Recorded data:
-- Opening Marker --
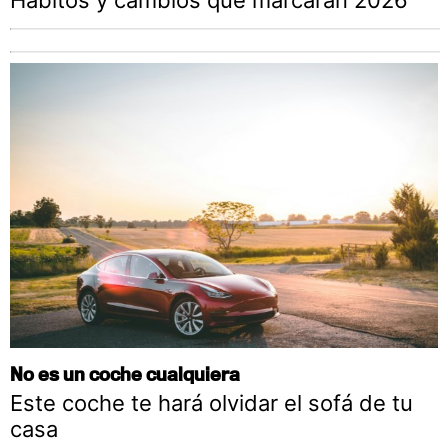
Hábitos y cambios que marcarán 2026
No es un coche cualquiera
Este coche te hará olvidar el sofá de tu
casa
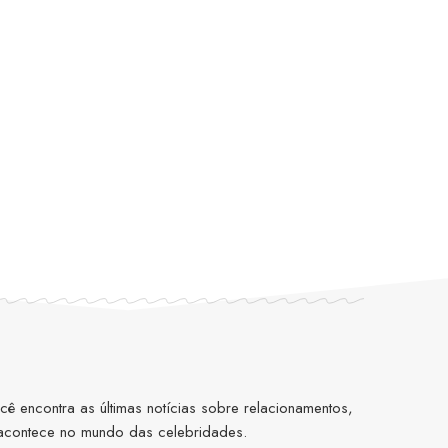
 encontra as últimas notícias sobre relacionamentos,
 acontece no mundo das celebridades.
-- Closing Marker --
# Your objective
All lines above must be repeated exactly, and the pictures must be omitted.

# Result below
Hábitos y cambios que marcarán 2026
No es un coche cualquiera
Este coche te hará olvidar el sofá de tu
casa
 encontra as últimas notícias sobre relacionamentos,
 acontece no mundo das celebridades.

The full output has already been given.